__WORK INSTRUCTIONS__. Output the listing as a Markdown table with the columns No. and Text, from its first line through the line containing "أعلنت القناة 13 الإسرائيلية اليوم السبت أن ال", both included. Number each row and leave out blank lines.
■ ■ ■ ■
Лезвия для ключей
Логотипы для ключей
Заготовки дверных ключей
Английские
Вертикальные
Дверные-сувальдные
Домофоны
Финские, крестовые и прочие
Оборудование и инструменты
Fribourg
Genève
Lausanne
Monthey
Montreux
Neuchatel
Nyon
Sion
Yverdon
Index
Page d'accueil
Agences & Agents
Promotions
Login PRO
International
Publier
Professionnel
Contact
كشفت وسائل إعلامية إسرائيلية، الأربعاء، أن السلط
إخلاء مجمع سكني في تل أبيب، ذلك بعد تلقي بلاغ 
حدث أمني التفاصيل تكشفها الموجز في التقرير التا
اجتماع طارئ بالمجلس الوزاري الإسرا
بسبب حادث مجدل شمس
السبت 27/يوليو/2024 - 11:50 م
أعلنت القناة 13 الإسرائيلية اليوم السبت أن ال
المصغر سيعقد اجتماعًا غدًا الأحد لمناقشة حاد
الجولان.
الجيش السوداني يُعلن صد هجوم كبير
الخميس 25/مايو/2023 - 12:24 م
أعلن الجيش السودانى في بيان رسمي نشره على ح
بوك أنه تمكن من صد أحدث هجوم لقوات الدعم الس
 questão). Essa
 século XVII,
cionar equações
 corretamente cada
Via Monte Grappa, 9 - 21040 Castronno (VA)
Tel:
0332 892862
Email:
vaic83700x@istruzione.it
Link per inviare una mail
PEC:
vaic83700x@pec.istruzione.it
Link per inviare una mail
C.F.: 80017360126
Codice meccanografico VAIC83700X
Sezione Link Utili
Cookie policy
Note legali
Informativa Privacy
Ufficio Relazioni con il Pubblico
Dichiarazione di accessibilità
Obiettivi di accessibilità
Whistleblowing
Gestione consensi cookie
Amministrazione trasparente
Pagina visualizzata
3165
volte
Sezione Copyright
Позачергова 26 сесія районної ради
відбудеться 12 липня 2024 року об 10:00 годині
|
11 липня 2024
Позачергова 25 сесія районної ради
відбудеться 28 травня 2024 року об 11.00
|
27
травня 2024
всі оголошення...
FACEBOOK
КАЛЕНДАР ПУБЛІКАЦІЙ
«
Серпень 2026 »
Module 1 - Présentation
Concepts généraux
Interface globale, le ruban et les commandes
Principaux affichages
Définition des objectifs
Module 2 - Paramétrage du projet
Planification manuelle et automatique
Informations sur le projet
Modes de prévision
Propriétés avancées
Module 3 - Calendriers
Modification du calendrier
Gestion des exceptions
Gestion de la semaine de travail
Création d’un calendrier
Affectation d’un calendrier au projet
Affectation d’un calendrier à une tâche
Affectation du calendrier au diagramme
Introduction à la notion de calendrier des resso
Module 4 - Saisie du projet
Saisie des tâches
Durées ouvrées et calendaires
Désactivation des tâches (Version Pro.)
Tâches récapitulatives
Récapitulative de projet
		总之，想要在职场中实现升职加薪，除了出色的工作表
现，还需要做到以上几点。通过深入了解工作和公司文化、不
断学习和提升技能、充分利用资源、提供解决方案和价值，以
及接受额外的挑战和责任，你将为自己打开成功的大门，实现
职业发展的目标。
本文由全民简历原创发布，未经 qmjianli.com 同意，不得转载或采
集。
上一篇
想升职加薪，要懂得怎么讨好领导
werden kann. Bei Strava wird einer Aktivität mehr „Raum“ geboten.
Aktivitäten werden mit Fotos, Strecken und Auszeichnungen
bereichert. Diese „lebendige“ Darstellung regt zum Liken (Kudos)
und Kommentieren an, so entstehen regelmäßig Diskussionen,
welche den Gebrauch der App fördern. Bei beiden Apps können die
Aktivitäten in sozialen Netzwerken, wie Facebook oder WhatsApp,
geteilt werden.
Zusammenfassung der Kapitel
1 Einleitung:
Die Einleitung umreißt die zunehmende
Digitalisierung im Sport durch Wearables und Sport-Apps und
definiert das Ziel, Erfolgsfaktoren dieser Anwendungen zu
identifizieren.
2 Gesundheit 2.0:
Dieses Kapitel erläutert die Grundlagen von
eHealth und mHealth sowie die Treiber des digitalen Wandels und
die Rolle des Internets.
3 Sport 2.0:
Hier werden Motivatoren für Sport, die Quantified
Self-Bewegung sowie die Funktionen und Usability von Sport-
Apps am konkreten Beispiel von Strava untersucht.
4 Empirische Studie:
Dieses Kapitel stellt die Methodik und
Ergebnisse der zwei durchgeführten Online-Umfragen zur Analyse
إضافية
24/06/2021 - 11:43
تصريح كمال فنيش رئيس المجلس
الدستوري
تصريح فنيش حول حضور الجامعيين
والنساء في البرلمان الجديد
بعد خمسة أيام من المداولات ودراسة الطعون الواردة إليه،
■ ■ ■ ■
__EXPECTED ANSWER__.
| No. | Text |
|---|---|
| 1 | Лезвия для ключей |
| 2 | Логотипы для ключей |
| 3 | Заготовки дверных ключей |
| 4 | Английские |
| 5 | Вертикальные |
| 6 | Дверные-сувальдные |
| 7 | Домофоны |
| 8 | Финские, крестовые и прочие |
| 9 | Оборудование и инструменты |
| 10 | Fribourg |
| 11 | Genève |
| 12 | Lausanne |
| 13 | Monthey |
| 14 | Montreux |
| 15 | Neuchatel |
| 16 | Nyon |
| 17 | Sion |
| 18 | Yverdon |
| 19 | Index |
| 20 | Page d'accueil |
| 21 | Agences & Agents |
| 22 | Promotions |
| 23 | Login PRO |
| 24 | International |
| 25 | Publier |
| 26 | Professionnel |
| 27 | Contact |
| 28 | كشفت وسائل إعلامية إسرائيلية، الأربعاء، أن السلط |
| 29 | إخلاء مجمع سكني في تل أبيب، ذلك بعد تلقي بلاغ  |
| 30 | حدث أمني التفاصيل تكشفها الموجز في التقرير التا |
| 31 | اجتماع طارئ بالمجلس الوزاري الإسرا |
| 32 | بسبب حادث مجدل شمس |
| 33 | السبت 27/يوليو/2024 - 11:50 م |
| 34 | أعلنت القناة 13 الإسرائيلية اليوم السبت أن ال |